In my work, I often get the question: can governments really do anything to limit the power of big tech? A recent US district court ruling, which found Google breached antitrust laws, is an opportune time to revisit the issue.
I argue that governments need to approach technology problems – such as national security threats, non-competitive behaviour, social harms, data breaches or digital service standards – as individual issues, rather than focusing on the behaviour of companies and individuals.
Governments need to unite to rebalance their relative power and focus on enforcing existing legislation. That is happening, slowly. This latest ruling is the first major decision in one of several US-government led competition lawsuits targeting big tech.
On 5 August, the US court found that Google is a monopoly and that it had acted in non-competitive ways to maintain this monopoly. The judgment bears resemblance to a landmark Microsoft case from 25 years ago. It centres around Google’s monopoly in search and text advertising and highlights how Google pays billions (largely to Apple and Samsung) for exclusive default search distribution on phones and browsers.
You probably didn’t need a judge to tell you that Google built an internet search empire. In Australia, Google’s market share of search on mobile has remained around 98 per cent from 2021 to 2024 and globally its above 90%.
Notwithstanding an appeal, this US case could have major implications internationally. Already in Australia the competition regulator has this year revealed that Google had undertaken similar practices, and that it had accepted undertakings from telecommunications companies Telstra, Optus and TPG not to renew or enter any such default browser agreements with Google regarding Android devices.
The Google case has released thousands of pages of internal documentation which shine a light on the extent of surveillance Google has – and wants.
Any government’s ability to reign in big tech is constrained given the global nature of the services. But the effort is growing, evident in the recent stoush in legal action against X over footage of an assault in Sydney, and various comments from the Prime Minister down such as calling Elon Musk an “arrogant billionaire who thinks he's above the law”. In the UK, social media companies have been blamed in recent days for the spread of material that fuelled violent riots.
While these kinds of statements are political winners, lending support to popular views, they come without real ramifications for technology companies. So, it’s instead important to look at action.
Civil cases over the protection of personal information are afoot. In July, the Australian government also introduced a bill to impose a minimum tax on multinationals, as well as a Technology Foreign Interference Taskforce.
At the AUSMIN talks last week, Australia and the United States signed an agreement on Countering Foreign State Information Manipulation. Australia’s eSafety Commissioner Julie Inman Grant has expansive powers to protect Australians from online harm and is continually at the forefront of regulatory action.
These cases also release important internal evidence into the public domain.

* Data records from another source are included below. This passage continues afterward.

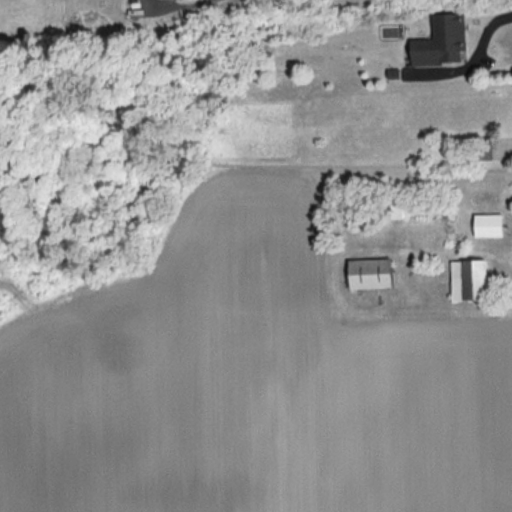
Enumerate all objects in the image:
building: (442, 42)
road: (480, 45)
building: (482, 148)
building: (395, 205)
building: (487, 225)
building: (368, 274)
building: (470, 277)
crop: (248, 382)
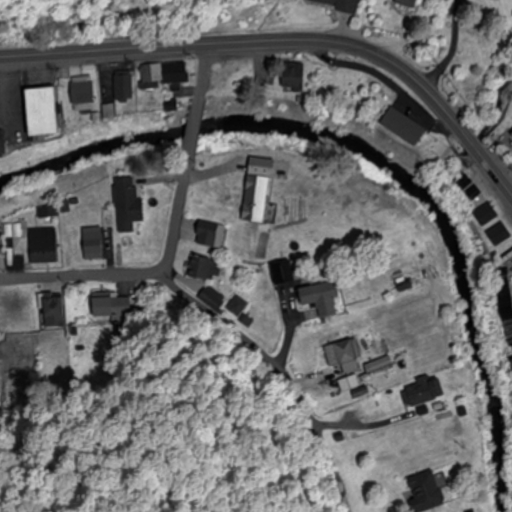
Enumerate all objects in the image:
building: (409, 3)
building: (339, 4)
road: (287, 41)
building: (166, 73)
building: (297, 75)
building: (126, 87)
building: (86, 94)
building: (49, 112)
building: (407, 127)
building: (4, 144)
road: (191, 158)
building: (260, 190)
building: (130, 206)
building: (487, 214)
building: (500, 234)
building: (212, 235)
building: (95, 244)
building: (45, 246)
building: (1, 253)
building: (204, 268)
road: (82, 279)
building: (323, 298)
building: (213, 300)
building: (506, 307)
building: (112, 309)
building: (56, 312)
building: (22, 315)
building: (355, 359)
road: (277, 372)
building: (351, 383)
building: (427, 392)
building: (428, 492)
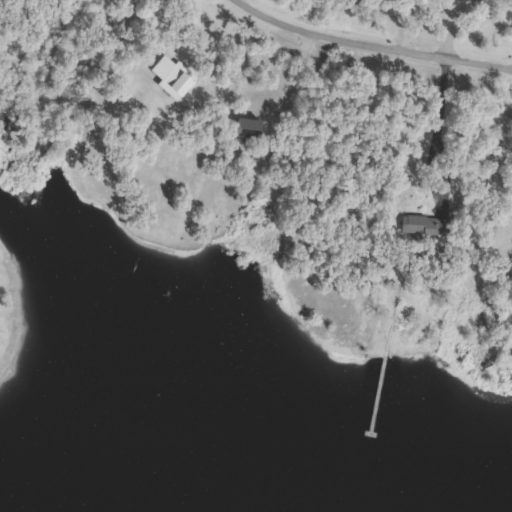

In the US, the Google case has released thousands of pages of internal documentation which shine a light on the extent of surveillance Google has – and wants. It shows how Google views privacy, seeks to maintain its monopoly in search and advertising, looks at subscription models (like news) as a business model constraint, and sees privacy protections as a competitive threat. This information will help regulators globally.
The documents are also helping to match internal policy changes with public impact, using Google’s own views, strategies and data. In 2016, Google changed a single line in its privacy policy which resulted in the most significant boost to its surveillance machine in a decade. This happened by merging users’ anonymous browsing with personally identifiable information and search activity, creating a single profile/cookie across ads and user accounts. The project was apparently named internally “Narnia 2”.
We’ve seen big tech dominance in almost every way imaginable, across search, social media and digital platforms, to how we are identified and tracked online, with data broking, intelligence and surveillance. Big tech can even influence a state’s ability to wage war and how services are accessed during conflict.
If you’re hopeful the Google case will be the start of breaking up big tech companies, you’ll be disappointed. If the case withstands appeal, it seems likely the method of paying for exclusive distribution will change. In the short term this could help Google, given its search engine popularity and superiority. However, with data the name of the game, significantly reducing any one entity’s access to personal, behavioural and financial information along with browsing history will curtail parts of the big tech business model over time.
I’m mostly optimistic about our ability to regulate when technologies present significant social harms and security threats. Time is of the essence though. I hope this case – as with the CrowdStrike outage – highlights the need to standardise the supply of digital services. I am most worried about the less visible forms of discrimination, the resilience of our information ecosystem as well insidious uses of social media from algorithmic curation to mis- and disinformation and foreign interference.